# Lesson 13

Amplitude and Midline

• Let's transform the graphs of trigonometric functions

### 13.1: Comparing Parabolas

Match each equation to its graph.

1. $$y = x^2$$
2. $$y = 3x^2$$
3. $$y = 3(x-1)^2$$
4. $$y = 3x^2-1$$
5. $$y = x^2-1$$

Be prepared to explain how you know which graph belongs with each equation.

### 13.2: Blowing in the Wind

Suppose a windmill has a radius of 1 meter and the center of the windmill is $$(0,0)$$ on a coordinate grid.

1. Write a function describing the relationship between the height $$h$$ of $$W$$ and the angle of rotation $$\theta$$. Explain your reasoning.
2. Describe how your function and its graph would change if:
1. the windmill blade has length 3 meters.
2. The windmill blade has length 0.5 meter.
3. Test your predictions using graphing technology.

### 13.3: Up, Up, and Away

1. A windmill has radius 1 meter and its center is 8 meters off the ground. The point $$W$$ starts at the tip of a blade in the position farthest to the right and rotates counterclockwise. Write a function describing the relationship between the height $$h$$ of $$W$$, in meters, and the angle $$\theta$$ of rotation.
2. Graph your function using technology. How does it compare to the graph where the center of windmill is at $$(0,0)$$?
3. What would the graph look like if the center of the windmill were 11 meters off the ground? Explain how you know.

Here is the graph of a different function describing the relationship between the height $$y$$, in feet, of the tip of a blade and the angle of rotation $$\theta$$ made by the blade. Describe the windmill.

### Summary

Suppose a bike wheel has radius 1 foot and we want to determine the height of a point $$P$$ on the wheel as it spins in a counterclockwise direction. The height $$h$$ in feet of the point $$P$$ can be modeled by the equation $$h = \sin(\theta) + 1$$ where $$\theta$$ is the angle of rotation of the wheel. As the wheel spins in a counterclockwise direction, the point first reaches a maximum height of 2 feet when it is at the top of the wheel, and then a minimum height of 0 feet when it is at the bottom.

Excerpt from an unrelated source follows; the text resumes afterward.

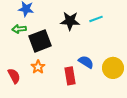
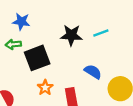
blue semicircle: (86, 62) -> (93, 72), moved
orange star: (38, 67) -> (45, 88), moved

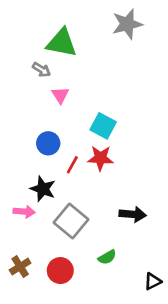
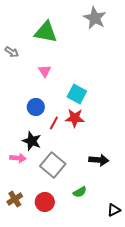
gray star: (127, 24) -> (95, 18), turned -30
gray arrow: (42, 70) -> (12, 52), moved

The graph of the height of $$P$$ looks just like the graph of the sine function but it has been raised by 1 unit:

The horizontal line $$h=1$$, shown here as a dashed line, is called the midline of the graph.

What if the wheel had a radius of 11 inches instead? How would that affect the height $$h$$, in inches, of point $$P$$ over time? This wheel can also be modeled by a sine function, $$h = 11\sin(\theta)+11$$, where $$\theta$$ is the angle of rotation of the wheel. The graph of this function has the same wavelike shape as the sine function but its midline is at $$h=11$$ and its amplitude is different:

The amplitude of the function is the length from the midline to the maximum value, shown here with a dashed line, or, since they are the same, the length from the minimum value to the midline. For the graph of , the midline value is 11 and the maximum is 22. This means the amplitude is 11 since $$22-11=11$$.

### Glossary Entries

• amplitude

The maximum distance of the values of a periodic function above or below the midline.

• midline

The value halfway between the maximum and minimum values of a period function. Also the horizontal line whose $$y$$-coordinate is that value.